An Olympic Games gold medalist and World champion Olympic Games and World champion is planning to run in the Air New Zealand Hawke's Bay International Marathon this year.
Rowing superstar and single sculls champion Mahe Drysdale's intentions for May 13 were revealed recently in Air New Zealand in-flight magazine Kia Ora and confirmed, three weeks into his training, when he spoke as a guest at the inaugural New Zealand Rural Sports Awards in Palmerston North last Friday night.
Drysdale is currently taking a break from international rowing, but hopes to be in Tokyo in 2020 in a bid to win the singles sculls for a third time in a row, at the age of 41.
It won't be the first time Drysdale has dabbled outside his main sport in a post-Olympics gap year, having three months apart in 2013 done the Coast to Coast endurance crossing of the South Island and Ironman Australia.
He's already completed the first leg of a similar double-hit this year, having paired with fellow rower Nathan Cohen to win the Macpac Motatapu endurance event's new teams mountain bike category in the Queenstown lakes district on March 4.

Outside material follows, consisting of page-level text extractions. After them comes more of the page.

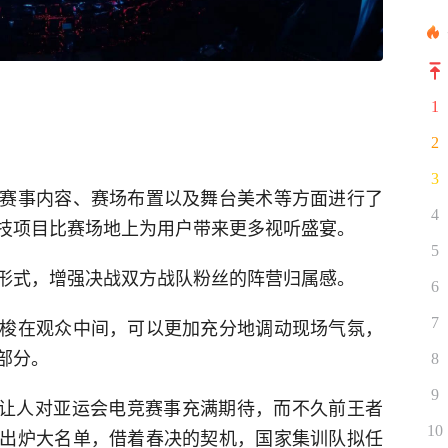
1
2
3
赛事内容、赛场布置以及舞台美术等方面进行了
4
技项目比赛场地上为用户带来更多视听盛宴。
5
形式，增强决战双方战队粉丝的阵营归属感。
6
梭在观众中间，可以更加充分地调动现场气氛，
7
部分。
8
9
不让人对亚运会电竞赛事充满期待，而不久前王者
10
出炉大名单，借着春决的契机，国家集训队拟任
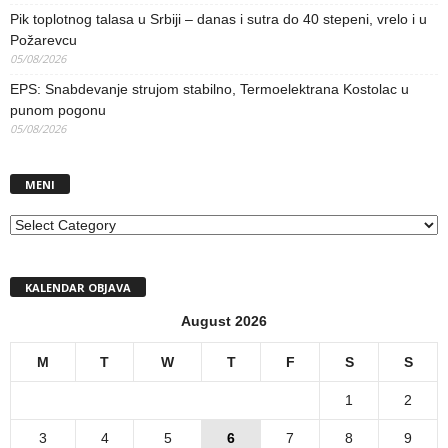
Pik toplotnog talasa u Srbiji – danas i sutra do 40 stepeni, vrelo i u
Požarevcu
05/08/2026
EPS: Snabdevanje strujom stabilno, Termoelektrana Kostolac u
punom pogonu
05/08/2026
MENI
MENI
KALENDAR OBJAVA
August 2026
M
T
W
T
F
S
S
1
2
3
4
5
6
7
8
9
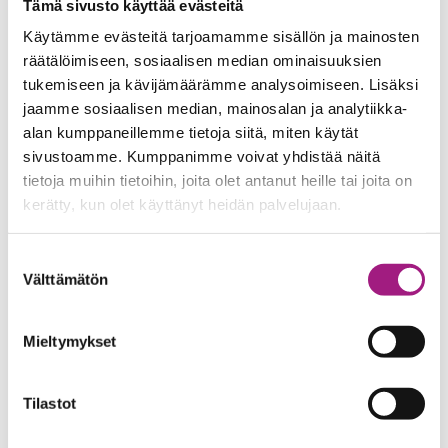
Tämä sivusto käyttää evästeitä
Käytämme evästeitä tarjoamamme sisällön ja mainosten
räätälöimiseen, sosiaalisen median ominaisuuksien
tukemiseen ja kävijämäärämme analysoimiseen. Lisäksi
Usein kysytyt kysymykset
jaamme sosiaalisen median, mainosalan ja analytiikka-
alan kumppaneillemme tietoja siitä, miten käytät
Yleiset käyttöohjeet
sivustoamme. Kumppanimme voivat yhdistää näitä
tietoja muihin tietoihin, joita olet antanut heille tai joita on
kerätty, kun olet käyttänyt heidän palvelujaan.
Turvallisuus- ja ensiapuohje
Suostumuksen
Välttämätön
valinta
Kuvia ja alueen kartta
Mieltymykset
Tilastot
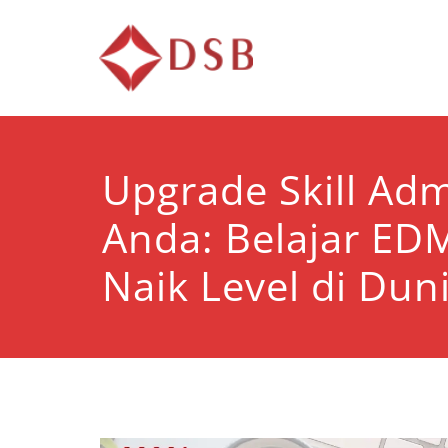
Diorama 
Lembaga Pelatihan d
Upgrade Skill Adm
Anda: Belajar ED
Naik Level di Dun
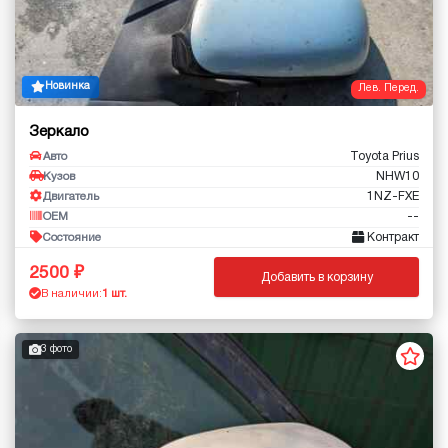
Новинка
Лев. Перед.
Зеркало
Toyota Prius
Авто
NHW10
Кузов
1NZ-FXE
Двигатель
--
OEM
Контракт
Состояние
2500
Добавить в корзину
В наличии:
1 шт.
3 фото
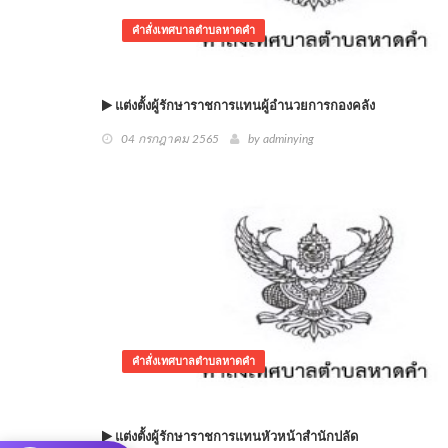
คำสั่งเทศบาลตำบลหาดคำ
แต่งตั้งผู้รักษาราชการแทนผู้อำนวยการกองคลัง
04 กรกฎาคม 2565
by adminying
คำสั่งเทศบาลตำบลหาดคำ
แต่งตั้งผู้รักษาราชการแทนหัวหน้าสำนักปลัด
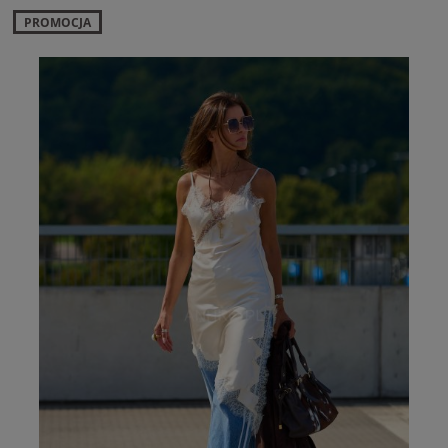
PROMOCJA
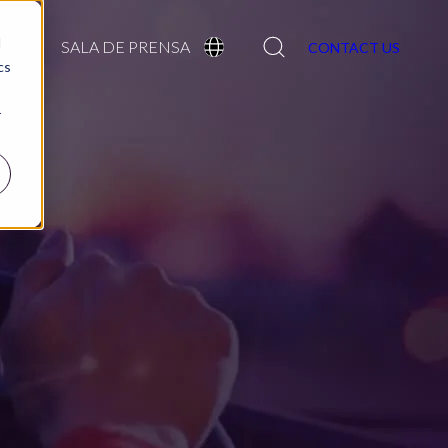
Search
d
TIMO
SALA DE PRENSA
CONTACT US
cs
r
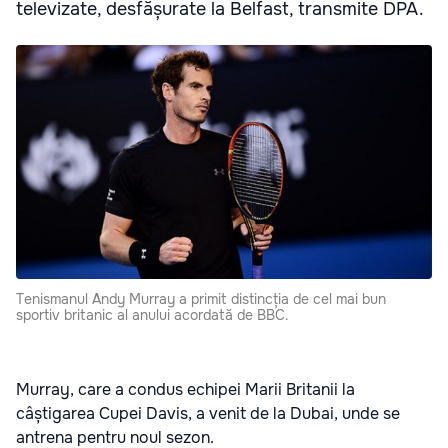
televizate, desfășurate la Belfast, transmite DPA.
Tenismanul Andy Murray a primit distincția de cel mai bun
sportiv britanic al anului acordată de BBC.
Murray, care a condus echipei Marii Britanii la
câștigarea Cupei Davis, a venit de la Dubai, unde se
antrena pentru noul sezon.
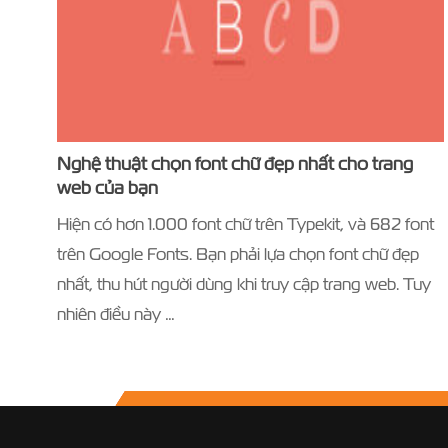
Nghệ thuật chọn font chữ đẹp nhất cho trang
web của bạn
Hiện có hơn 1.000 font chữ trên Typekit, và 682 font
trên Google Fonts. Bạn phải lựa chọn font chữ đẹp
nhất, thu hút người dùng khi truy cập trang web. Tuy
nhiên điều này …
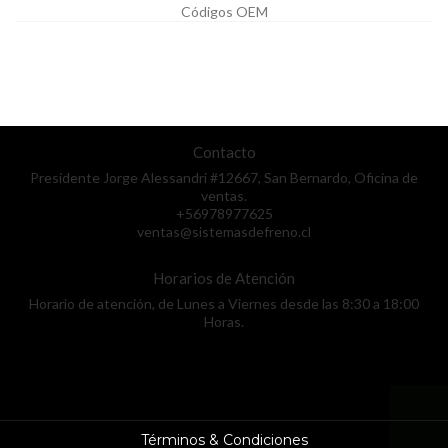
Códigos OEM
Contacto
Presidente Jorge Alessandri #12667, San Bernardo, Oficina de
ventas.
+56978977625
ventas@sistemasdefreno.cl
Horarios de Atención
Horario de atención, de Lunes a Viernes desde las 8:30 a 18:00
Horas.
Términos & Condiciones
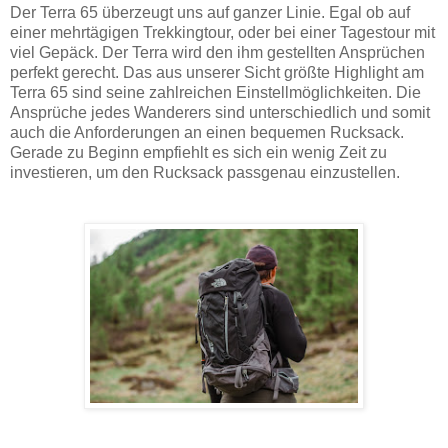
Der Terra 65 überzeugt uns auf ganzer Linie. Egal ob auf
einer mehrtägigen Trekkingtour, oder bei einer Tagestour mit
viel Gepäck. Der Terra wird den ihm gestellten Ansprüchen
perfekt gerecht. Das aus unserer Sicht größte Highlight am
Terra 65 sind seine zahlreichen Einstellmöglichkeiten. Die
Ansprüche jedes Wanderers sind unterschiedlich und somit
auch die Anforderungen an einen bequemen Rucksack.
Gerade zu Beginn empfiehlt es sich ein wenig Zeit zu
investieren, um den Rucksack passgenau einzustellen.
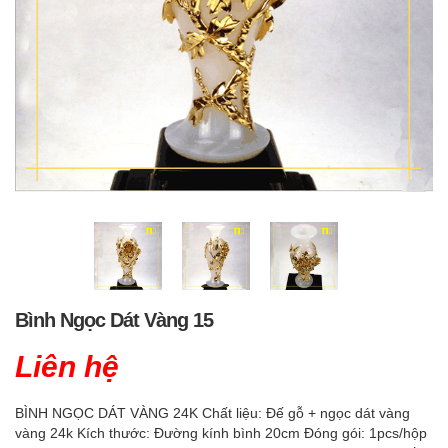
Bình Ngọc Dát Vàng 15
Liên hệ
BÌNH NGỌC DÁT VÀNG 24K Chất liệu: Đế gỗ + ngọc dát vàng
vàng 24k Kích thước: Đường kính bình 20cm Đóng gói: 1pcs/hộp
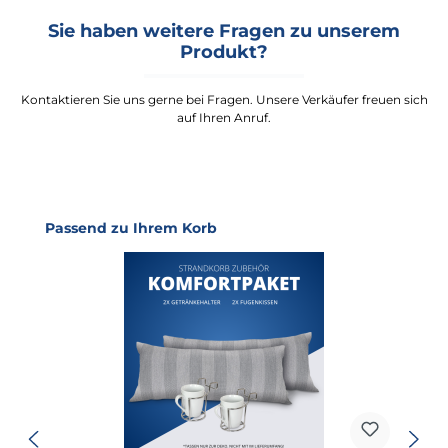
Sie haben weitere Fragen zu unserem
Produkt?
Kontaktieren Sie uns gerne bei Fragen. Unsere Verkäufer freuen sich
auf Ihren Anruf.
Produktgalerie überspringen
Passend zu Ihrem Korb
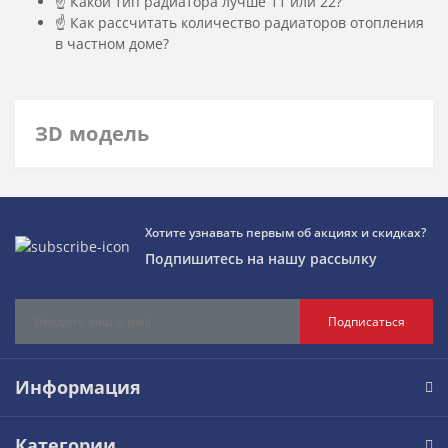
☝ Какой тип радиатора лучше 11 или 22?
☝ Как рассчитать количество радиаторов отопления
в частном доме?
ЗD модель
Хотите узнавать первым об акциях и скидках?
Подпишитесь на нашу рассылку
Подписаться
Информация
Категории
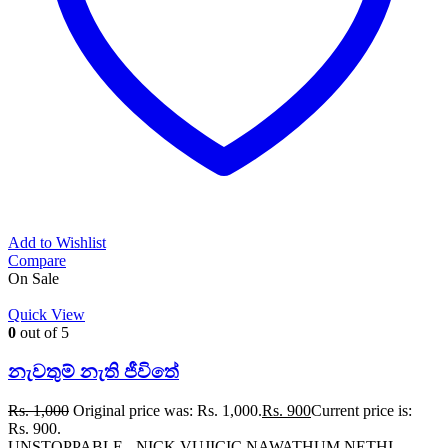
Add to Wishlist
Compare
On Sale
Quick View
0
out of 5
නැවතුම් නැති ජීවිතේ
Rs.
1,000
Original price was: Rs. 1,000.
Rs.
900
Current price is:
Rs. 900.
UNSTOPPABLE - NICK VUJICIC NAWATHUM NETHI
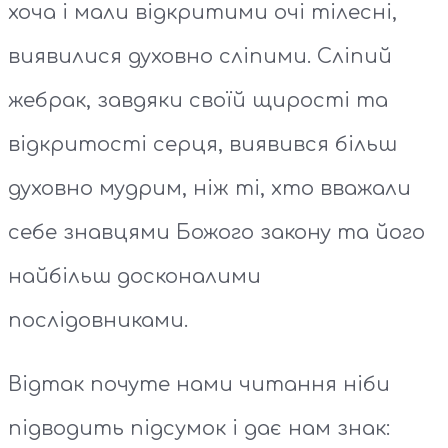
хоча і мали відкритими очі тілесні,
виявилися духовно сліпими. Сліпий
жебрак, завдяки своїй щирості та
відкритості серця, виявився більш
духовно мудрим, ніж ті, хто вважали
себе знавцями Божого закону та його
найбільш досконалими
послідовниками.
Відтак почуте нами читання ніби
підводить підсумок і дає нам знак:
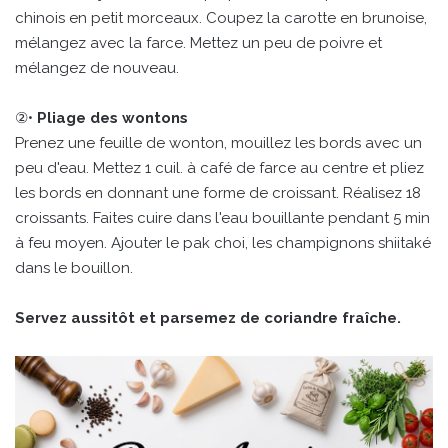
chinois en petit morceaux. Coupez la carotte en brunoise,
mélangez avec la farce. Mettez un peu de poivre et
mélangez de nouveau.
②•
Pliage des wontons
Prenez une feuille de wonton, mouillez les bords avec un
peu d'eau. Mettez 1 cuil. à café de farce au centre et pliez
les bords en donnant une forme de croissant. Réalisez 18
croissants. Faites cuire dans l'eau bouillante pendant 5 min
à feu moyen. Ajouter le pak choi, les champignons shiitaké
dans le bouillon.
Servez aussitôt et parsemez de coriandre fraîche.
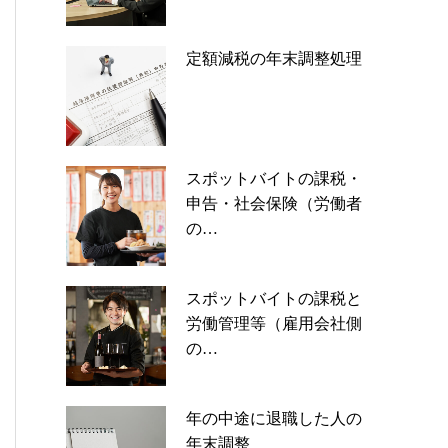
定額減税の年末調整処理
スポットバイトの課税・
申告・社会保険（労働者
の…
スポットバイトの課税と
労働管理等（雇用会社側
の…
年の中途に退職した人の
年末調整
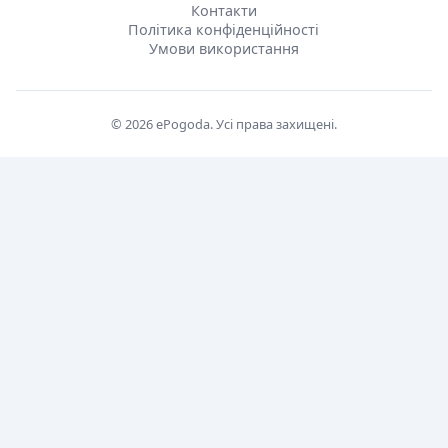
Контакти
Політика конфіденційності
Умови використання
© 2026 ePogoda. Усі права захищені.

It will be Drysdale's first marathon, although one was included in the Ironman in Sydney four years ago, his overall time of 11hrs 14min 41sec including the Olympic distance 42.195km run in 4hrs 26min.
He said last night from Cambridge: "I would like to go significantly better than that, considering that that came after a 3.8km swim and a 180km bike ride."
While the marathon will be a solo thing, he won't be on his own on the day, runners in associated 10km and other events including wife and former Olympic bronze-medal rower Juliette Haigh and other friends.
It's a week-by-week mission for Drysdale, starting with 4-5km runs, now up to 10km, and heading for 15-20km, but conceding little knowledge of the possibilities, saying while he loves to run and wishes he had been a runner, his near two-metre frame and non-competition trim of about 115-120kg wasn't really made for it.
"It's not something we do in our (rowing) training," he said.
The pre-race goal is to get the body under 105kg, and then the rest can take its course.
"The obvious goal is that four-hours mark," he said. "But other than that I just want to go out and be like anyone else and enjoy running the marathon," he said.
The marathon starts on Napier's Marine Parade and ends at Sileni Estates Winery.
Several other running and walking events are held on the day with organisers hoping to match last year's foundation entry of 5000 participants.